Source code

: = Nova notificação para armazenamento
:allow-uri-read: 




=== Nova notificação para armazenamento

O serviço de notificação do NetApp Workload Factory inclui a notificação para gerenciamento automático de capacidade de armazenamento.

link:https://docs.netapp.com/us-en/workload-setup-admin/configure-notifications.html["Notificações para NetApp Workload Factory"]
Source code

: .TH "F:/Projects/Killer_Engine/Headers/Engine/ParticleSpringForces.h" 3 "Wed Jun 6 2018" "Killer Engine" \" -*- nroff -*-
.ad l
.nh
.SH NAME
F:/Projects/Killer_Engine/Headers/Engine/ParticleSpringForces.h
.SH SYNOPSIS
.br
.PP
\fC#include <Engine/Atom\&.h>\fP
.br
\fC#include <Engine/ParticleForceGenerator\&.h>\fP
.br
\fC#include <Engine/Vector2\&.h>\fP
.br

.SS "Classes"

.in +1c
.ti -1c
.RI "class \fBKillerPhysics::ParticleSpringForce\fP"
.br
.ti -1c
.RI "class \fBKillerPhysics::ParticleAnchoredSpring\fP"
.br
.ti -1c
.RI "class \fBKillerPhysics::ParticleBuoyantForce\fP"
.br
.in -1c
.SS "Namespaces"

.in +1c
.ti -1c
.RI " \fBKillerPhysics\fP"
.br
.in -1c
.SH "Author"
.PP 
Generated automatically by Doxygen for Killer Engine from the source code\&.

Task to complete: For this exercise, repeat each line of the listing exactly.

Output for this exercise:
Source code

: = Nova notificação para armazenamento
:allow-uri-read: 




=== Nova notificação para armazenamento

O serviço de notificação do NetApp Workload Factory inclui a notificação para gerenciamento automático de capacidade de armazenamento.

link:https://docs.netapp.com/us-en/workload-setup-admin/configure-notifications.html["Notificações para NetApp Workload Factory"]
Source code

: .TH "F:/Projects/Killer_Engine/Headers/Engine/ParticleSpringForces.h" 3 "Wed Jun 6 2018" "Killer Engine" \" -*- nroff -*-
.ad l
.nh
.SH NAME
F:/Projects/Killer_Engine/Headers/Engine/ParticleSpringForces.h
.SH SYNOPSIS
.br
.PP
\fC#include <Engine/Atom\&.h>\fP
.br
\fC#include <Engine/ParticleForceGenerator\&.h>\fP
.br
\fC#include <Engine/Vector2\&.h>\fP
.br

.SS "Classes"

.in +1c
.ti -1c
.RI "class \fBKillerPhysics::ParticleSpringForce\fP"
.br
.ti -1c
.RI "class \fBKillerPhysics::ParticleAnchoredSpring\fP"
.br
.ti -1c
.RI "class \fBKillerPhysics::ParticleBuoyantForce\fP"
.br
.in -1c
.SS "Namespaces"

.in +1c
.ti -1c
.RI " \fBKillerPhysics\fP"
.br
.in -1c
.SH "Author"
.PP 
Generated automatically by Doxygen for Killer Engine from the source code\&.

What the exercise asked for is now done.